■ Task description ■
Apart from the images, every record below must be given again without alteration.

■ Record set ■
· · · ·

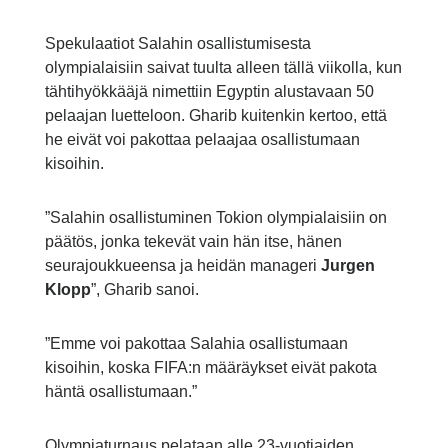
Spekulaatiot Salahin osallistumisesta
olympialaisiin saivat tuulta alleen tällä viikolla, kun
tähtihyökkääjä nimettiin Egyptin alustavaan 50
pelaajan luetteloon. Gharib kuitenkin kertoo, että
he eivät voi pakottaa pelaajaa osallistumaan
kisoihin.
”Salahin osallistuminen Tokion olympialaisiin on
päätös, jonka tekevät vain hän itse, hänen
seurajoukkueensa ja heidän manageri
Jurgen
Klopp
”, Gharib sanoi.
”Emme voi pakottaa Salahia osallistumaan
kisoihin, koska FIFA:n määräykset eivät pakota
häntä osallistumaan.”
Olympiaturnaus pelataan alle 23-vuotiaiden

· · · ·

■ Answer to the problem ■
Spekulaatiot Salahin osallistumisesta
olympialaisiin saivat tuulta alleen tällä viikolla, kun
tähtihyökkääjä nimettiin Egyptin alustavaan 50
pelaajan luetteloon. Gharib kuitenkin kertoo, että
he eivät voi pakottaa pelaajaa osallistumaan
kisoihin.
”Salahin osallistuminen Tokion olympialaisiin on
päätös, jonka tekevät vain hän itse, hänen
seurajoukkueensa ja heidän manageri
Jurgen
Klopp
”, Gharib sanoi.
”Emme voi pakottaa Salahia osallistumaan
kisoihin, koska FIFA:n määräykset eivät pakota
häntä osallistumaan.”
Olympiaturnaus pelataan alle 23-vuotiaiden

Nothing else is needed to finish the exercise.